Martyrdom Street is the first foray into fiction for Firoozeh Kashani-Sabet. Born and raised in Iran, she has been an outspoken advocate of political and cultural change in her home country, and is the author of several works of non-fiction about Iran.

Martyrdom Street follows the lives of three women during the aftermath of the 1979 revolution that saw Iran become an Islamic state. The first is Fatemeh, a women whose family has been torn apart by the effects of the revolution. Her husband has become an opium addict, and has married a much younger second wife. The second is Nasrin, Fatemeh's daughter, who has moved to New York to study and to escape the hardships of everyday life for women in Iran. The third is Yasaman, who lives with Nasrin. She has embraced her new western lifestyle much more wholeheartedly than has her flatmate, and is suffering from some of the excesses of New York living that Nasrin has avoided. Much of the book concerns a visit by Fatemeh to New York, and the contrasts in how the three women perceive life in the alien city.

Kashani-Sabet's book feels deeply personal, and I got the impression that I was actually reading about three facets of her own experiences as an Émigré Iranian woman in the US. Each character illustrates a different aspect of rejection or acceptance of the freedoms offered by their adopted city. The narrative is largely concerned with love and sex, whether it be Fatemeh's observation of her failing marriage, or the forces compelling the two younger women to choose husbands and lovers from both inside and outside the Iranian expat community in New York. In this respect, Martyrdom Street covers some fairly well-trodden ground.

Kashani-Sabet uses the device of having the three women narrate their own stories. I have always felt that using alternating narrators is difficult to perfect, and I tend to find myself picking my favourite voice and becoming bored by the others. This was unfortunately true of Martyrdom Street. Fatemeh's story held my attention, but the book would have lost nothing for me if Yasaman had been completely absent. At just 130 pages, it was ambitious to squeeze in three (albeit overlapping) stories, and it doesn't always work. The book relies heavily on the reader caring about the characters, but it doesn't allow enough time to get involved with them.

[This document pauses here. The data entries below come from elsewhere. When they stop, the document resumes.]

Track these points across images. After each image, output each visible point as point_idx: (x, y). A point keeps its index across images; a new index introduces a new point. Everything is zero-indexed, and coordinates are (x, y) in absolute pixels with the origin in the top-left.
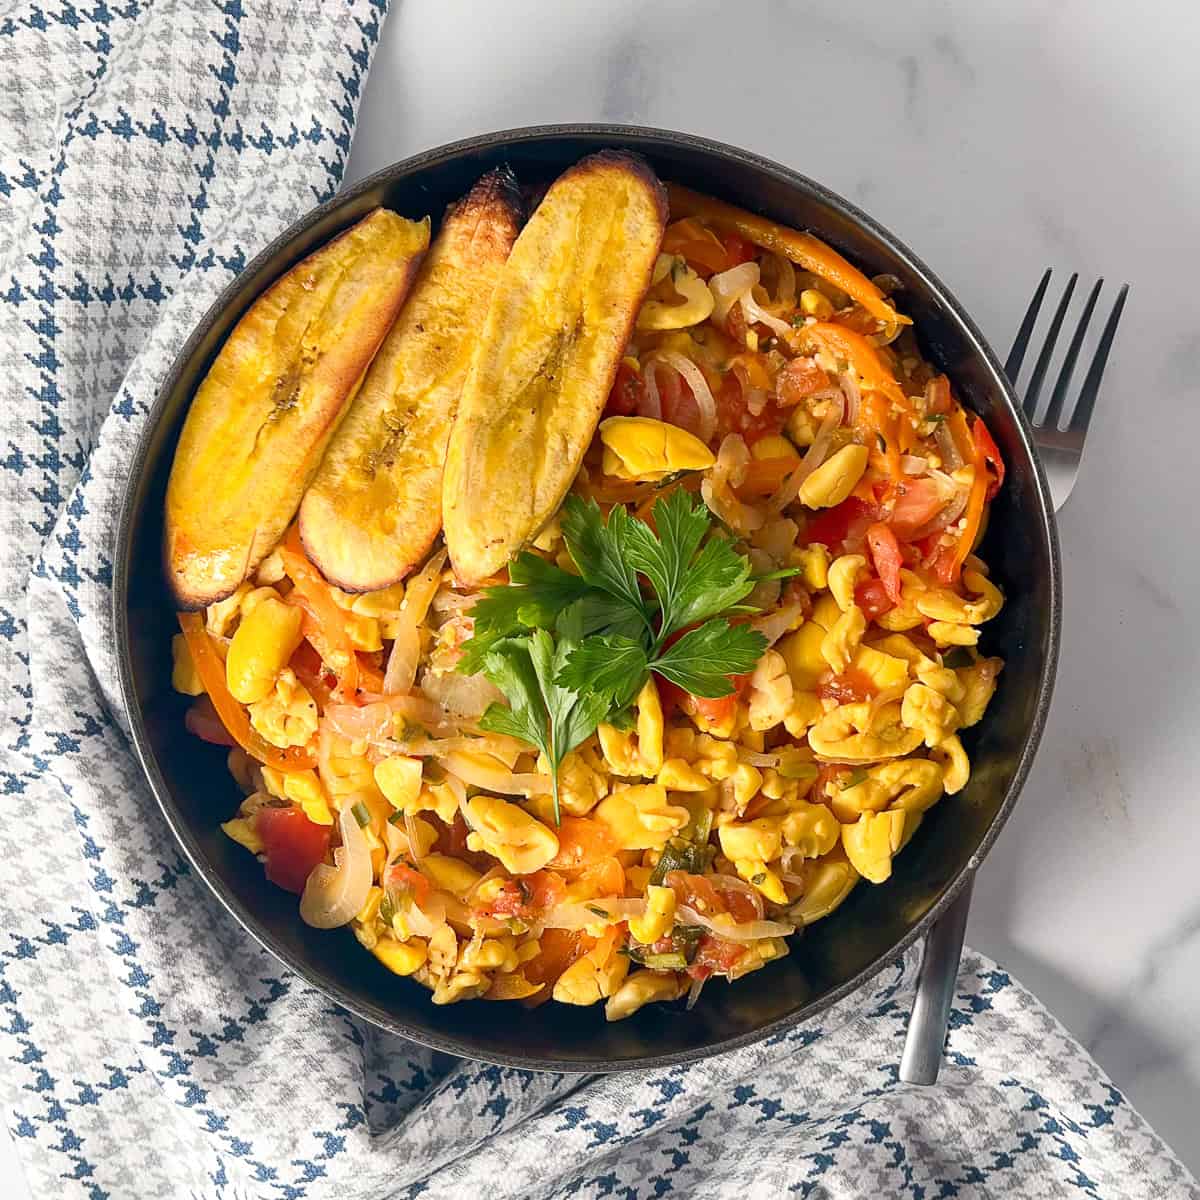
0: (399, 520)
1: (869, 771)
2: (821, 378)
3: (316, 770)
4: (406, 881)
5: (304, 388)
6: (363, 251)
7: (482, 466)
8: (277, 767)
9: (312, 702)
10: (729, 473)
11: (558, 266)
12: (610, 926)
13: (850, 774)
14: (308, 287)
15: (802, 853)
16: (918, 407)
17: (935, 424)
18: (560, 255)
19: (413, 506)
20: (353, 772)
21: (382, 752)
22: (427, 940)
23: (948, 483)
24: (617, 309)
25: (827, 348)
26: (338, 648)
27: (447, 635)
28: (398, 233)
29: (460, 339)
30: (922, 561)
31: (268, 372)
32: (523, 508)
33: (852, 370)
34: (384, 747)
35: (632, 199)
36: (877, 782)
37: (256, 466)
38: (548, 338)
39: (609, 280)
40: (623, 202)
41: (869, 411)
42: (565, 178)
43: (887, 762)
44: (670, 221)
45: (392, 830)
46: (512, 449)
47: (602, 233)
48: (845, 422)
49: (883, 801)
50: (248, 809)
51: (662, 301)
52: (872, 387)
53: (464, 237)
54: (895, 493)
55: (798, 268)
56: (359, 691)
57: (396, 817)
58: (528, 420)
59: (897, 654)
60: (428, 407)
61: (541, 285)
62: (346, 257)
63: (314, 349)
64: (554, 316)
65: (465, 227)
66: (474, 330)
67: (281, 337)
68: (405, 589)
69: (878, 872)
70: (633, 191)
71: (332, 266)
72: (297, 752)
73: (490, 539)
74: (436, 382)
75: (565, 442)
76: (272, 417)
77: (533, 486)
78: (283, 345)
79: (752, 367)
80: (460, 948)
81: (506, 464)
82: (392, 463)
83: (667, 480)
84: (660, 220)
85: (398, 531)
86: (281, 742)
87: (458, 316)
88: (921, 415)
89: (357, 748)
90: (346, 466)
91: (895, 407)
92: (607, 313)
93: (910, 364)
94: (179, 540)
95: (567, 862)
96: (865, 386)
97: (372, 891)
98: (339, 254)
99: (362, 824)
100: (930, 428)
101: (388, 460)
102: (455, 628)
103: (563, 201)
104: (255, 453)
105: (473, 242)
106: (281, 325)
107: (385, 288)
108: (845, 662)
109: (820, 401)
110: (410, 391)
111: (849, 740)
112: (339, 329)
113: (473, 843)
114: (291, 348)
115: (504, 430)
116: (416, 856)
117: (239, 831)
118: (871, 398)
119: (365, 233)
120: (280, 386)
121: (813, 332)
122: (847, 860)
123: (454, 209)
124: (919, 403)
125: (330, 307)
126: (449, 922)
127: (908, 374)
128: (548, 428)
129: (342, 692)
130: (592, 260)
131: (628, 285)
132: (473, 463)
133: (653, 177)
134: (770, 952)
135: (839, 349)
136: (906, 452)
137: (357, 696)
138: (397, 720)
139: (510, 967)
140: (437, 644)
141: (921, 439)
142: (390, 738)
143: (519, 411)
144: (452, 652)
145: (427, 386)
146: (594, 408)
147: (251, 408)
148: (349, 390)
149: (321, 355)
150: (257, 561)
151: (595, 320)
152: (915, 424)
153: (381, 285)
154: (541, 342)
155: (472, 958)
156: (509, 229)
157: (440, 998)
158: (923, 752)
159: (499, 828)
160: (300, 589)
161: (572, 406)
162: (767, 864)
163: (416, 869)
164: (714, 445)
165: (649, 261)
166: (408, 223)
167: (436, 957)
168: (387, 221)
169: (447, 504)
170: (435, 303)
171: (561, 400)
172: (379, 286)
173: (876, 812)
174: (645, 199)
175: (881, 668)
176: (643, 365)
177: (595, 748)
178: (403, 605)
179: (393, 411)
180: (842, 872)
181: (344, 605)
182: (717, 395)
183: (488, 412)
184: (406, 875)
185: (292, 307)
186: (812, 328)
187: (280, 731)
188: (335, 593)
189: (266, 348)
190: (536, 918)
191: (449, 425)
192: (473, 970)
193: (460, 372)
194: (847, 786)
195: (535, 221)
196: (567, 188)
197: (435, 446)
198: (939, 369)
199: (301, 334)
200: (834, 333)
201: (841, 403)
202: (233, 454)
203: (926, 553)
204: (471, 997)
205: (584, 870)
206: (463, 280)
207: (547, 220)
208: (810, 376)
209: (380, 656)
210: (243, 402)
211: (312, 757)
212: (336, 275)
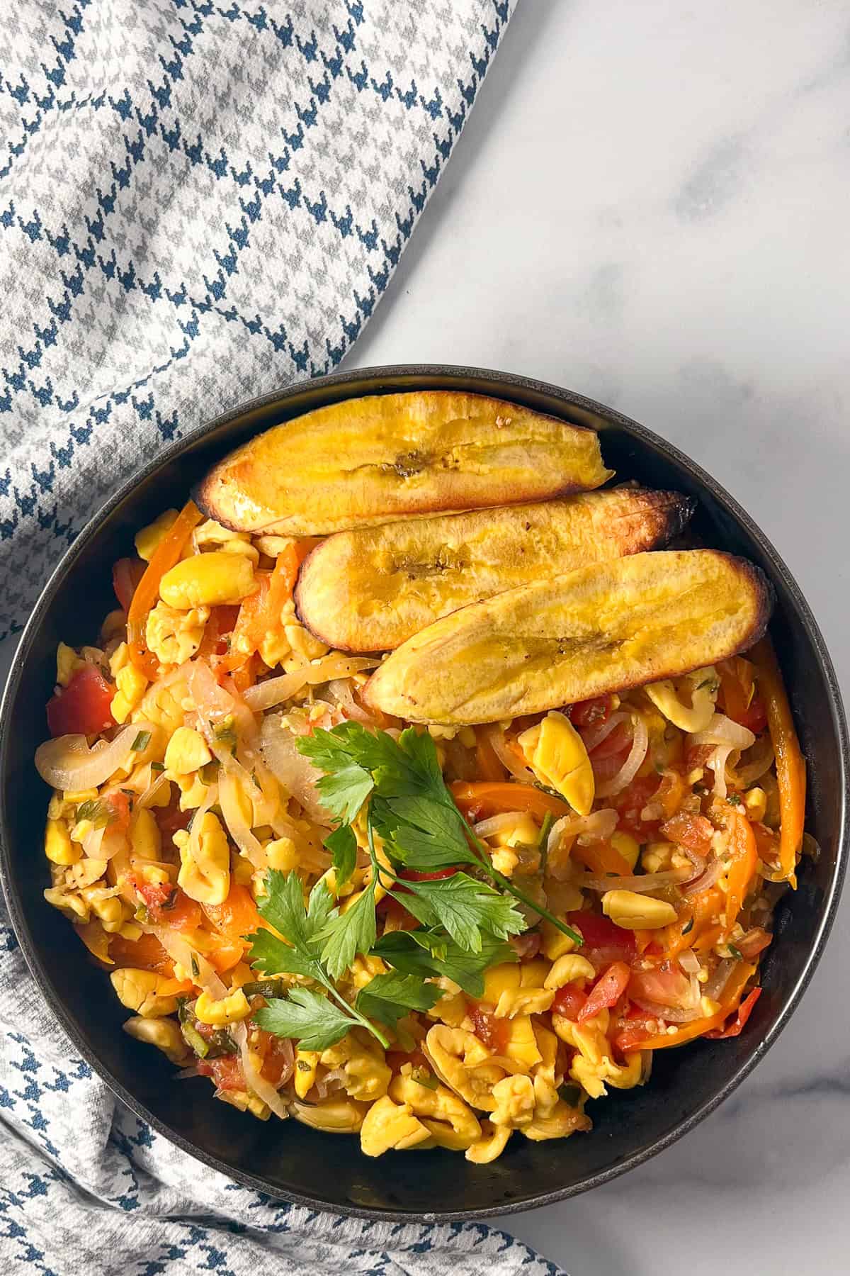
0: (376, 615)
1: (440, 1086)
2: (705, 848)
3: (151, 684)
4: (117, 810)
5: (423, 474)
6: (555, 443)
7: (460, 648)
8: (131, 653)
9: (198, 646)
10: (585, 831)
11: (649, 596)
12: (191, 981)
13: (428, 1076)
14: (499, 423)
15: (345, 1083)
16: (734, 933)
17: (731, 955)
18: (658, 593)
19: (393, 617)
20: (167, 711)
21: (197, 724)
22: (85, 856)
23: (695, 999)
24: (647, 664)
25: (730, 837)
26: (250, 639)
27: (317, 709)
28: (587, 460)
29: (541, 562)
30: (623, 1017)
31: (414, 439)
32: (451, 701)
33: (726, 866)
34: (201, 724)
35: (740, 615)
36: (436, 1099)
37: (340, 482)
38: (590, 628)
39: (667, 641)
40: (732, 611)
41: (706, 900)
42: (719, 554)
43: (456, 1096)
44: (743, 654)
45: (147, 771)
46: (487, 661)
47: (697, 613)
48: (685, 887)
49: (426, 1112)
50: (87, 656)
51: (676, 689)
52: (725, 890)
53: (620, 511)
54: (658, 963)
55: (773, 770)
56: (229, 674)
57: (158, 767)
58: (518, 658)
59: (541, 1048)
60: (475, 575)
61: (626, 593)
62: (540, 434)
63: (457, 461)
64: (608, 620)
65: (627, 504)
66: (555, 567)
67: (448, 431)
68: (328, 654)
69: (372, 1145)
70: (745, 612)
71: (528, 429)
72: (153, 660)
73: (410, 693)
74: (495, 567)
75: (522, 696)
76: (385, 467)
77: (472, 697)
78: (442, 436)
79: (676, 789)
80: (96, 884)
81: (474, 665)
82: (414, 578)
83: (547, 789)
84: (738, 647)
85: (366, 620)
86: (153, 643)
87: (557, 548)
88: (730, 940)
89: (187, 703)
90: (387, 547)
91: (723, 917)
92: (640, 658)
93: (761, 905)
94: (244, 465)
95: (214, 917)
96: (722, 884)
97: (92, 789)
98: (538, 427)
99: (135, 746)
100: (725, 953)
101: (414, 573)
102: (326, 712)
103: (701, 565)
104: (348, 474)
105: (620, 519)
106: (457, 424)
107: (540, 481)
108: (508, 1014)
109: (686, 856)
110: (476, 554)
111: (452, 1059)
112: (484, 468)
113: (179, 838)
114: (445, 444)
115: (498, 645)
116: (141, 801)
117: (65, 657)
118: (716, 895)
119: (569, 435)
120: (411, 454)
121: (734, 817)
122: (364, 1116)
123: (633, 487)
124: (738, 932)
125: (495, 450)
126: (109, 863)
127: (754, 908)
128: (523, 676)
129: (220, 663)
130: (672, 618)
131: (672, 658)
132: (458, 640)
133: (766, 618)
134: (257, 1110)
135: (735, 846)
136: (695, 950)
137: (225, 676)
138: (228, 719)
139: (109, 927)
140: (305, 706)
141: (713, 953)
142: (212, 724)
143: (520, 646)
144: (308, 723)
145: (489, 563)
146: (563, 699)
147: (380, 446)
148: (445, 509)
149: (456, 469)
150: (271, 532)
151: (628, 654)
152: (720, 941)
153: (539, 476)
154: (584, 626)
155: (96, 897)
156: (649, 538)
157: (52, 896)
158: (482, 1117)
159: (205, 847)
160: (274, 577)
161: (552, 682)
162: (319, 1063)
163: (131, 810)
164: (598, 804)
165: (702, 661)
166: (600, 460)
167: (78, 869)
168: (590, 443)
169: (412, 642)
170: (554, 523)
171: (550, 671)
172: (538, 475)
173: (414, 1115)
174: (745, 625)
175: (523, 1043)
176: (619, 710)
177: (311, 875)
178: (316, 662)
179: (452, 551)
180: (353, 1119)
181: (284, 620)
182: (638, 780)
183: (502, 624)
184: (121, 808)
185: (475, 421)
186: (737, 815)
187: (159, 637)
188: (289, 606)
189: (431, 425)
190: (158, 924)
191: (471, 600)
192: (87, 904)
193: (517, 579)
194: (418, 1080)
195: (670, 555)
196: (712, 561)
197: (449, 602)
198: (773, 928)
199: (462, 443)
200: (746, 833)
201: (696, 874)
202: (336, 458)
203: (629, 1016)
204: (68, 916)
205: (218, 933)
206: (586, 531)
207: (677, 564)
208: (700, 839)
209: (266, 670)
210: (380, 437)
211: (158, 674)
212: (522, 437)
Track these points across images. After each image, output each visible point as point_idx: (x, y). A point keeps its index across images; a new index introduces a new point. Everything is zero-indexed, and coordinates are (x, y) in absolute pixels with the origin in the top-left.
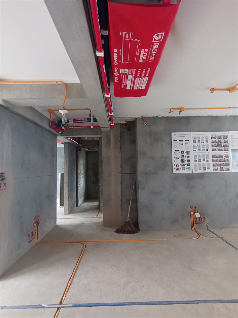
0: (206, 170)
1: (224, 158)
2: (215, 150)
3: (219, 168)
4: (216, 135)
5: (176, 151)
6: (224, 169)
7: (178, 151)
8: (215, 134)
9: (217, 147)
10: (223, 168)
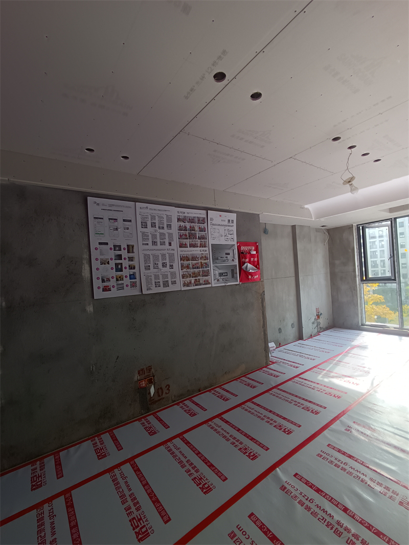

That being said, Martyrdom Street is otherwise a well written short novel, and a deeply personal exploration of Iranian identity. Fatemeh's story kept me reading, and her relationship with Nasrin held moments of both tenderness and tension that were genuinely moving. Kashani-Sabet's first attempt at fiction contained enough good moments and enough promise to point the way for even better things to come in the future.